Task details
What is needed here is a verbatim copy of the records that follow.

Information

►

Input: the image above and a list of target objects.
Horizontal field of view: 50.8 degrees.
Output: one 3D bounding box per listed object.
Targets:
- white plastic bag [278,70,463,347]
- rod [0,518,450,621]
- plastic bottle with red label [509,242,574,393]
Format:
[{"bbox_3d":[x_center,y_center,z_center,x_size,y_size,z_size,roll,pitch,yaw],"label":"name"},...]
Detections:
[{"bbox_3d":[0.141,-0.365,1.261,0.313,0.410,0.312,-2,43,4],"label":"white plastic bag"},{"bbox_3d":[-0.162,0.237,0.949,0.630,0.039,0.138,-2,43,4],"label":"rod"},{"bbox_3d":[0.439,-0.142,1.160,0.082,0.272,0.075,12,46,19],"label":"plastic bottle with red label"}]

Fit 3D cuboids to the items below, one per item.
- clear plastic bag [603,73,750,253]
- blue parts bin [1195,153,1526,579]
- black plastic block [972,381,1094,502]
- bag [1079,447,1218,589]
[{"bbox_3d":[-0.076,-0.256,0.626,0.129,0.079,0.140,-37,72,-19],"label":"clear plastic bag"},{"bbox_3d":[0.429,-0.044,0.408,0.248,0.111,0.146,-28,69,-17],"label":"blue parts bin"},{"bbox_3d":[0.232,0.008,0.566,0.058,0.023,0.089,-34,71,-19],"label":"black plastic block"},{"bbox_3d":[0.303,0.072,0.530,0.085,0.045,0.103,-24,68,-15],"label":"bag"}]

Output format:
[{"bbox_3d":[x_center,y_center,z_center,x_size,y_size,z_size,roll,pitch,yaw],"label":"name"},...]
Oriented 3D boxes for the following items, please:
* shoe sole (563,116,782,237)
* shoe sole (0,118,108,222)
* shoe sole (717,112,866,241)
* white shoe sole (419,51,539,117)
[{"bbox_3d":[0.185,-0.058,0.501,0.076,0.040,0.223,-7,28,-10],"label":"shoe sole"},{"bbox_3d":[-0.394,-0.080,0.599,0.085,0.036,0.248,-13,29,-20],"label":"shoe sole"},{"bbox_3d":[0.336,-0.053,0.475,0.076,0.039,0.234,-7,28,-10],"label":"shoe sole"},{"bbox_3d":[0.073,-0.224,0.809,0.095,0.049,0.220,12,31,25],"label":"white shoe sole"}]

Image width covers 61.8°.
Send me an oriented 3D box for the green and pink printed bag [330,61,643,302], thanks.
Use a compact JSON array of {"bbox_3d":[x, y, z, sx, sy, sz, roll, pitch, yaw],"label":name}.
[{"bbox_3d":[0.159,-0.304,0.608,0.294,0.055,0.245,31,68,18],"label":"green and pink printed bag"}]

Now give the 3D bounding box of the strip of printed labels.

◄

Answer section
Input: the image above and a list of target objects.
Horizontal field of view: 50.8 degrees.
Output: one 3D bounding box per listed object.
Targets:
- white plastic bag [278,70,463,347]
- rod [0,518,450,621]
- plastic bottle with red label [509,242,574,393]
Format:
[{"bbox_3d":[x_center,y_center,z_center,x_size,y_size,z_size,roll,pitch,yaw],"label":"name"},...]
Detections:
[{"bbox_3d":[0.141,-0.365,1.261,0.313,0.410,0.312,-2,43,4],"label":"white plastic bag"},{"bbox_3d":[-0.162,0.237,0.949,0.630,0.039,0.138,-2,43,4],"label":"rod"},{"bbox_3d":[0.439,-0.142,1.160,0.082,0.272,0.075,12,46,19],"label":"plastic bottle with red label"}]

Fit 3D cuboids to the items below, one per item.
- clear plastic bag [603,73,750,253]
- blue parts bin [1195,153,1526,579]
- black plastic block [972,381,1094,502]
- bag [1079,447,1218,589]
[{"bbox_3d":[-0.076,-0.256,0.626,0.129,0.079,0.140,-37,72,-19],"label":"clear plastic bag"},{"bbox_3d":[0.429,-0.044,0.408,0.248,0.111,0.146,-28,69,-17],"label":"blue parts bin"},{"bbox_3d":[0.232,0.008,0.566,0.058,0.023,0.089,-34,71,-19],"label":"black plastic block"},{"bbox_3d":[0.303,0.072,0.530,0.085,0.045,0.103,-24,68,-15],"label":"bag"}]

Output format:
[{"bbox_3d":[x_center,y_center,z_center,x_size,y_size,z_size,roll,pitch,yaw],"label":"name"},...]
Oriented 3D boxes for the following items, please:
* shoe sole (563,116,782,237)
* shoe sole (0,118,108,222)
* shoe sole (717,112,866,241)
* white shoe sole (419,51,539,117)
[{"bbox_3d":[0.185,-0.058,0.501,0.076,0.040,0.223,-7,28,-10],"label":"shoe sole"},{"bbox_3d":[-0.394,-0.080,0.599,0.085,0.036,0.248,-13,29,-20],"label":"shoe sole"},{"bbox_3d":[0.336,-0.053,0.475,0.076,0.039,0.234,-7,28,-10],"label":"shoe sole"},{"bbox_3d":[0.073,-0.224,0.809,0.095,0.049,0.220,12,31,25],"label":"white shoe sole"}]

Image width covers 61.8°.
Send me an oriented 3D box for the green and pink printed bag [330,61,643,302], thanks.
Use a compact JSON array of {"bbox_3d":[x, y, z, sx, sy, sz, roll, pitch, yaw],"label":name}.
[{"bbox_3d":[0.159,-0.304,0.608,0.294,0.055,0.245,31,68,18],"label":"green and pink printed bag"}]

Now give the 3D bounding box of the strip of printed labels.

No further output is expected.